Personal Pension  

More auto-enrolment providers confirm post-Budget reviews

Three more providers have told FTAdviser they are reviewing the default investment option on the auto-enrolment pension schemes following the changes announced at last week’s Budget.

The Peoples Pension, Now: Pensions and Aegon have all confirmed they are reviewing the de-risking ‘lifestyle’ progression, taking to five the total number of providers assessing the affect of the reforms on their occupational pensions.

Earlier today Scottish Widows followed government-backed Nest in confirming their scheme was under review.

Article continues after advert

Standard Life and Legal & General said they are not reviewing their strategies, with the former stating that it is not necessary as it has more than one default fund in place. Aviva stated it is still reviewing all areas connected to the Budget changes.

Darren Philp, head of policy at The People’s Pension, said the firm would be looking to see if the governance remained “fit for purpose”, adding that all providers will have to review the options on their default funds.

Mr Philp said: “We had the announcement last week, the government will be consulting on this and as part of that governance we will see if there are opportunities for us.

“We will see if the default is fit for purpose. What the announcement does is provide a much more flexible machine for auto-enrolment providers to provider schemes for members’ best interests.

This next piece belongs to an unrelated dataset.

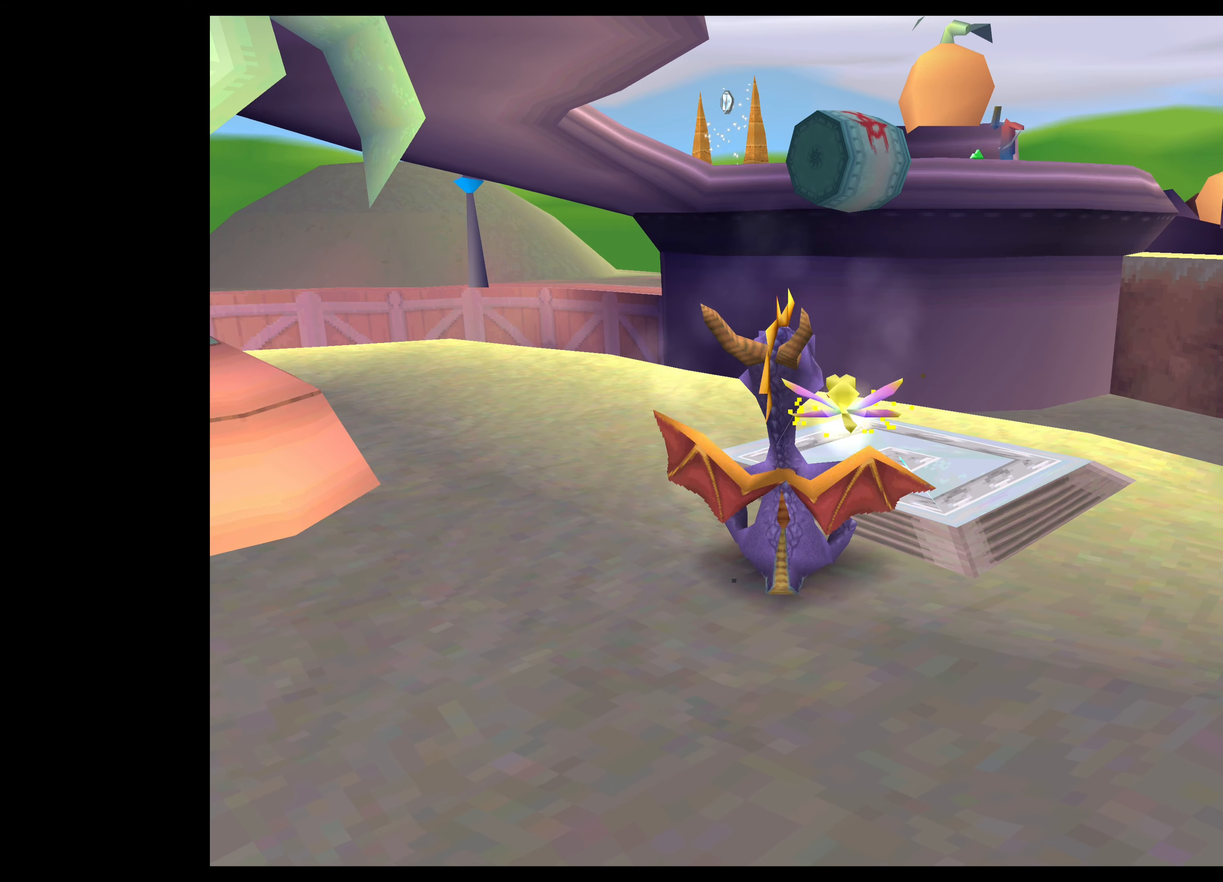
{"buttons": [], "left_stick": "center", "right_stick": "center", "events": [[150, "left_stick", "up"], [450, "left_stick", "center"]]}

“I think everyone will have to review their default investment trusts.”

Morten Nilsson, chief executive of Now: Pensions, added that lifestyle funds assume that savers are on a journey that typically ends with an annuity purchase. He said the Budget reforms mean that people will look at other ‘at retirement’ options and this must be reflected in the “design” of auto-enrolment pension strategies.

Mr Nilsson said: “The chancellor’s reforms may result in an alteration of destination for the majority of members, and such an alteration will need to be taken into account in the design of future lifestyle strategies.

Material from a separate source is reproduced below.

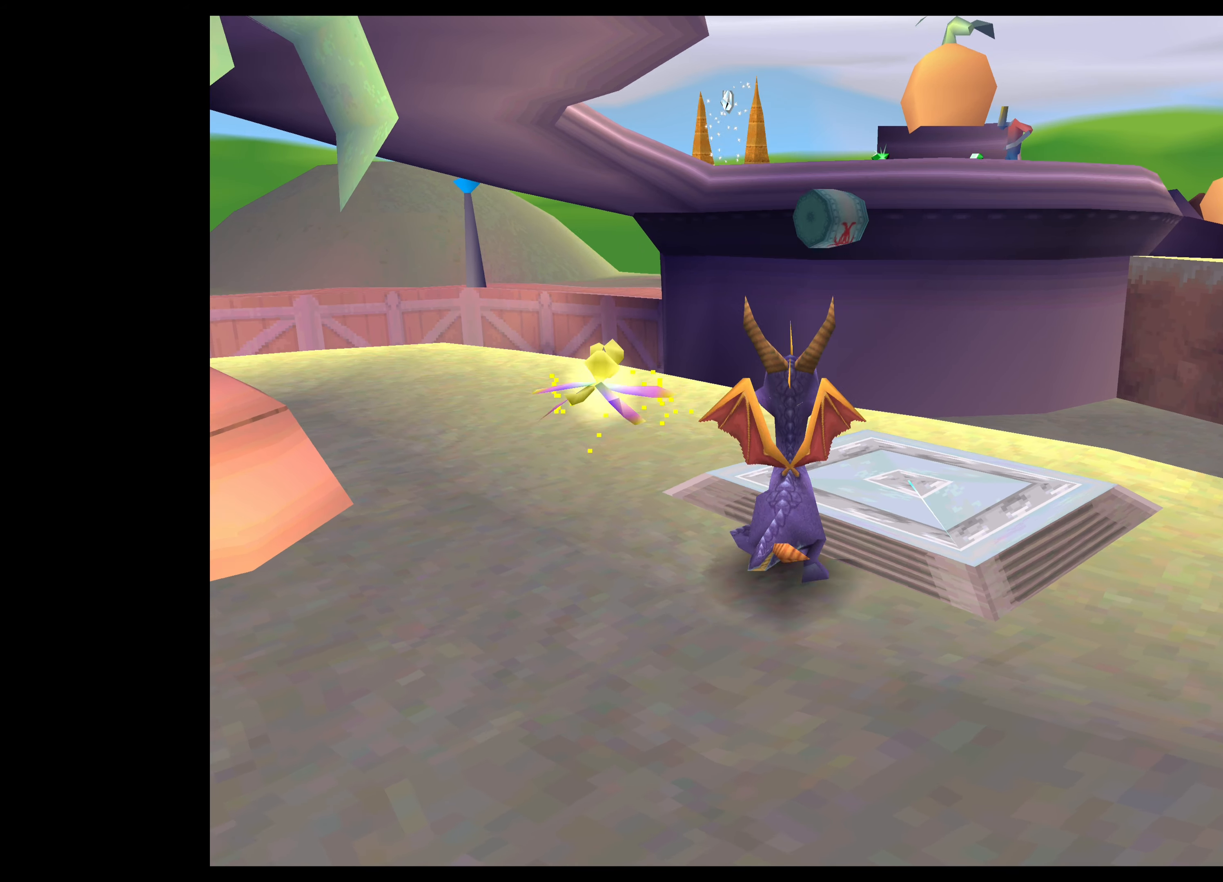
{"buttons": [], "left_stick": "right", "right_stick": "center", "events": [[166, "left_stick", "up-right"], [416, "left_stick", "right"]]}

“As you would expect, we are reviewing the structure of our funds to ensure that they are suitable in this new environment.”

Nick Dixon, investment director at Aegon UK, added: “The Budget fundamentally changes the savings landscape, especially pensions, with the Chancellor demolishing savings barriers. With annuities no longer the default income option in future, different financial planning and asset allocation choices become critical.

“Aegon is therefore reviewing default investment options, including lifestyling, and we aim to conclude this review mid-year 2014.”